Die Erfindung betrifft eine Kanalabdeckung für einen Zylinderkanal eines Zylinders in einer Offsetdruckmaschine nach dem Oberbegriff des Patentanspruches 1.
Bei solchen Zylindern mit in axialer Richtung angebrachten Kanälen besteht das bekannte Problem der Verschmutzung, insbesondere bei Reinigungsvorgängen bzw. Verletzungsgefahren des Bedienungs- und Wartungspersonals.
Kanalabdeckungen sind bekannt aus der Beschreibungseinleitung der EP 0 415 182 B1.
Bei der weiter in der EP 0 415 182 B1 bekanntgewordenen Kanalabdeckung für einen Gummituchzylinder einer Bogenrotations-Offsetdruckmaschine ist nachteilig, daß das die Kanalöffnung abdeckende Füllstück aufwendig mit mechanischen Mitteln befestigt werden muß. Weiter ist nachteilig, daß die Masse des in den Zylinderkanal eingebrachten Füllstückes die Unwucht des sich schnell drehenden Gummituchzylinders beeinflußt.
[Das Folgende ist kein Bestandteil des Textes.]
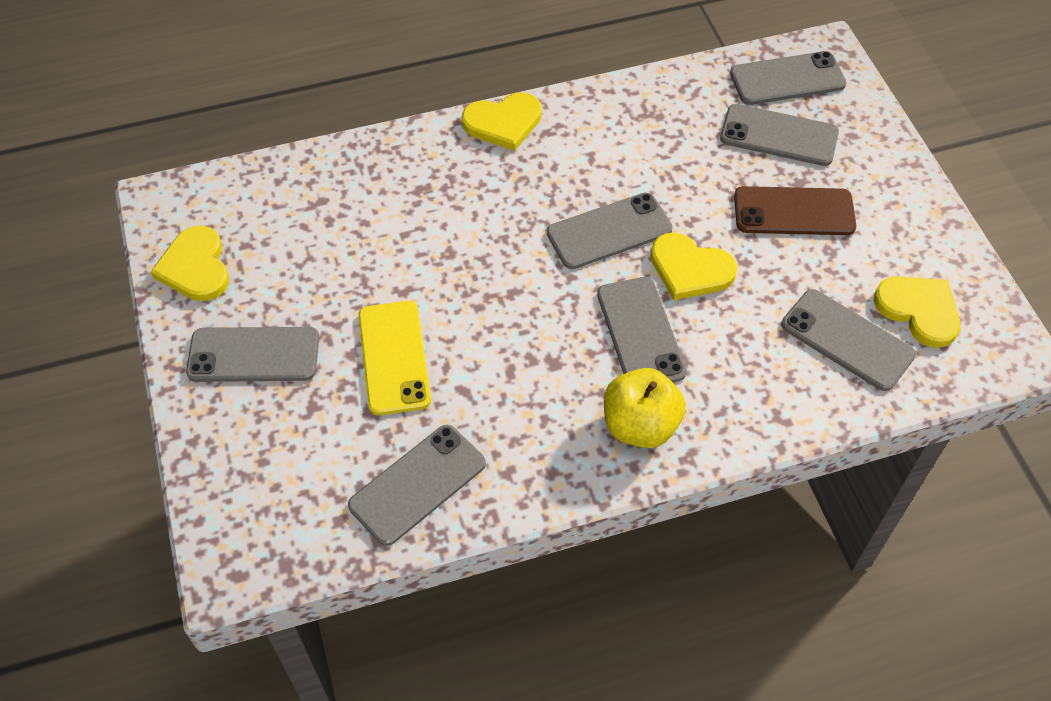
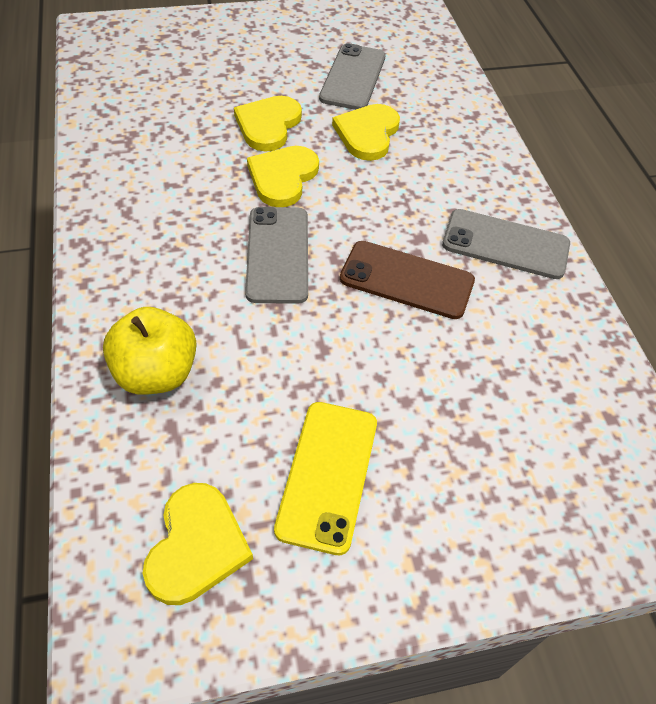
grey phone: [186,327,319,382] [348,425,486,546] [547,193,673,269] [597,277,687,382] [720,104,839,166] [730,51,847,105] [781,289,916,391] = 7 -> [245,207,308,304] [319,43,386,110] [442,209,570,279] = 3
Nach der DE 34 33 045 A1 wird ein Zylinderkanal mit einer lichthärtbaren Ver­ schlußmasse verschlossen. Um ein Eindringen der bei Raumtemperatur fließfähigen Verschlußmasse in das Innere des Zylinders zu verhindern, ist der Kanalhohlraum zum Zylinderzentrum hin beispielsweise durch einen sich über die gesamte Länge des Kanals erstreckenden Hohlkörper aus einem elastischen Material geschlossen. Dieser Hohlkörper kann an eine Druckmittelquelle angeschlossen und dadurch aufblähbar sein, um sowohl eine sichere Abdichtung zu erzielen, als auch einen eventuellen Schrumpf der ausgehärte­ ten Verschlußmasse ausgleichen zu können.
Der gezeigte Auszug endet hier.